Thursday, December 28, 2006

Intranet links to Internet servers pose risks

A reader from South Africa asked me about the security implications of having hyperlinks on a company intranet that point to (a) an Internet server owned by the same company or (b) to a server controlled by some other organization.

In the following discussion, I focus on organizations such as government agencies and businesses but explicitly exclude academic institutions, which have their own peculiar policies related to principles of academic freedom.

Both questions revolve around crossing domains. The Computer Desktop Encyclopedia defines a network domain as “all resources under the control of a single computer system.”

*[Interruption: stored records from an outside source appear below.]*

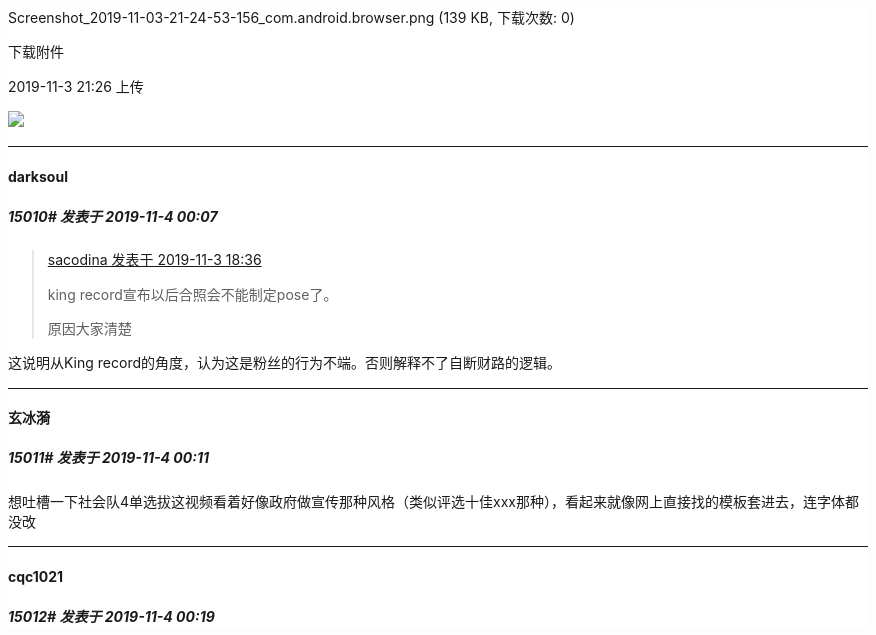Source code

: Screenshot_2019-11-03-21-24-53-156_com.android.browser.png
(139 KB, 下载次数: 0)




下载附件


2019-11-3 21:26 上传









<img src="https://img.saraba1st.com/forum/201911/03/212650q9wdi5d9uniww8m9.png" referrerpolicy="no-referrer">












-----

####  darksoul  
##### 15010#       发表于 2019-11-4 00:07



<blockquote><a href="httphttps://bbs.saraba1st.com/2b/forum.php?mod=redirect&amp;goto=findpost&amp;pid=45396243&amp;ptid=1595639" target="_blank">sacodina 发表于 2019-11-3 18:36</a>

king record宣布以后合照会不能制定pose了。


原因大家清楚</blockquote>
这说明从King record的角度，认为这是粉丝的行为不端。否则解释不了自断财路的逻辑。







-----

####  玄冰漪  
##### 15011#       发表于 2019-11-4 00:11




想吐槽一下社会队4单选拔这视频看着好像政府做宣传那种风格（类似评选十佳xxx那种），看起来就像网上直接找的模板套进去，连字体都没改







-----

####  cqc1021  
##### 15012#       发表于 2019-11-4 00:19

Pointing from an intranet server to a Internet server, even if under the control of the same organization, increases the risk of the following security breaches:

* Integrity: risk that the contents of a document in an external link will change in ways that affect the functionality of the intranet page. What if an external agent (another department in the corporation, say) unilaterally changes the content of a page on which the intranet users have been depending? It may be difficult for the owner of the original document on an Internet server to keep track of all the users expecting to see specific content on a page accessed through the intranet servers.

* Availability: risk that a link for an important document will go bad. When I plan the links for curriculum pages on a teaching extranet, all _required_ readings point to materials residing on the extranet servers. Although this policy means that we must obtain permissions from all the copyright holders and sometimes pay royalties, it’s too great a risk to depend on URLs out of our control. In contrast, _optional_ readings usually do use external links, but we check every one of those before each repetition of a course module goes live for the next group of students.